Effect of Amendments

D.C. Law 13-281 rewrote subsec. (b) which had read:

“(b) The Mayor may prepare a listing of delinquent respondents who have not paid or appealed within 15 days of service, fines, penalties, or costs resulting from final decisions issued by attorney examiners and may periodically publish such a list in one or more general circulation newspapers published in the District of Columbia.”

D.C. Law 15-354, in subsec. (a), substituted “Except as provided in § 2-1831.03(f)), the” for “The”.


§ 2–1802.05. Service.

(a) Any notice or order served upon a respondent or other person pursuant to this chapter may be personally served, electronically served, delivered to the respondent’s or other person’s last known home or business address and left with a person of suitable age and discretion residing or employed therein, or mailed to the respondent or other person by first class mail to the respondent’s last known home or business address.

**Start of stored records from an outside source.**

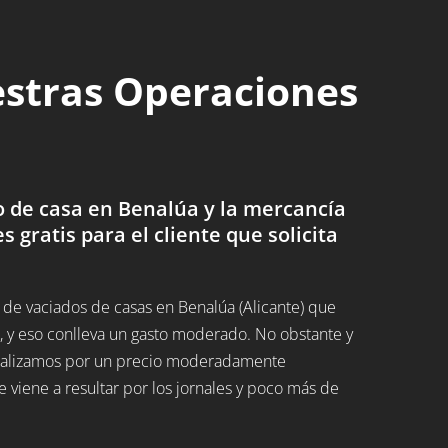
estras Operaciones
 de casa en Benalúa y la mercancía
es gratis para el cliente que solicita
de vaciados de casas en Benalúa (Alicante) que
 y eso conlleva un gasto moderado. No obstante y
 realizamos por un precio moderadamente
 viene a resultar por los jornales y poco más de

When service is by mail, 5 additional days shall be added to the time period within which the respondent or other person may, or is required to, take any action specified in the notice or order.

(b) Where property unlawfully occupies public space, including a public right-of-way, in violation of part B of subchapter II of Chapter 3 of Title 1 [§ 1-303.21 et seq.], subchapter I of Chapter 11 of Title 10 [§ 10-1101.01 et seq.], subchapter II of Chapter 11 of Title 10 [§ 10-1121.01 et seq.], subchapter III of Chapter 11 of Title 10 [§ 10-1141.01 et seq.], Chapter 11A of Title 10 [§ 10-1181.01 et seq.], or Chapter 9A of Title 50 [§ 50-921.01 et seq.], or another law regulating the occupancy or use of public space, including the public right-of-way, and the identity or location of the property owner is unknown, service may also be made by:

(1) Conspicuously posting the notice or order on the property alleged to be in violation; and

(2) Posting the information regarding the notice or order on the website of the agency issuing the notice or order.

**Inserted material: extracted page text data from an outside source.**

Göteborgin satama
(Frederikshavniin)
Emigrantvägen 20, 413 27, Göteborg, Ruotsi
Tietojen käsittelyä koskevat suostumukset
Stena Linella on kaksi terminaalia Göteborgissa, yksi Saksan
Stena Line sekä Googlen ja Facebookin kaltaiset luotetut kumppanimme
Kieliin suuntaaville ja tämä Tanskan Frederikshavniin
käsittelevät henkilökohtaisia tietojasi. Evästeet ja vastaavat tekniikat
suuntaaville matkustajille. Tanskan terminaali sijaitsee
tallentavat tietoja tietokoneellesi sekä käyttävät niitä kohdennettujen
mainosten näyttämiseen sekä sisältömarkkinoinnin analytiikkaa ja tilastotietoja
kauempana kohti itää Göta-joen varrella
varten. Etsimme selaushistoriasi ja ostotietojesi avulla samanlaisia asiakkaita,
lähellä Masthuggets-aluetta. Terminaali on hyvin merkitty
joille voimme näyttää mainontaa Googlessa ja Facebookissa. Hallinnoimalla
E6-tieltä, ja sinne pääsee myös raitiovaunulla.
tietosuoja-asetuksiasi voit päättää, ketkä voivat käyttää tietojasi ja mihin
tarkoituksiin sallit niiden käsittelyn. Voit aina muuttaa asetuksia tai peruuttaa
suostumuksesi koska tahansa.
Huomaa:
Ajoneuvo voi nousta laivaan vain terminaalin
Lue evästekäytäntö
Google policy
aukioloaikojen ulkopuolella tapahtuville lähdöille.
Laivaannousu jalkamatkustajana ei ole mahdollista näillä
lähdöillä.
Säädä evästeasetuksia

(Oct. 5, 1985, D.C. Law 6-42, § 205, 32 DCR 4450; Sept. 24, 2010, D.C. Law 18-223, § 2052, 57 DCR 6242; Mar. 11, 2015, D.C. Law 20-207, § 10, 61 DCR 12690.)

Prior Codifications

1981 Ed., § 6-2715.

Effect of Amendments

D.C. Law 18-223 substituted “personally served, electronically served,” for “personally served,”.

The 2015 amendment by D.C. Law 20-207 designated the existing text as (a); and added (b).

Emergency Legislation

For temporary (90 day) amendment of section, see § 2052 of Fiscal Year 2011 Budget Support Emergency Act of 2010 (D.C. Act 18-463, July 2, 2010, 57 DCR 6542).

Short Title

Short title: Section 2051 of D.C. Law 18-223 provided that subtitle E of title II of the act may be cited as the “Electronic Service of Notice Amendment Act of 2010”.

Editor's Notes

Applicability of D.C. Law 20-207: Section 12(a) of D.C. Law 20-207 provided that §§ 2(a), 2(b)(1), 2(b)(2)(A), 2(b)(2)(B), 2(b)(2)(C), 2(c), 3, 4, 6, 7, 8, 9, 10, and 11 shall apply as of March 11, 2015.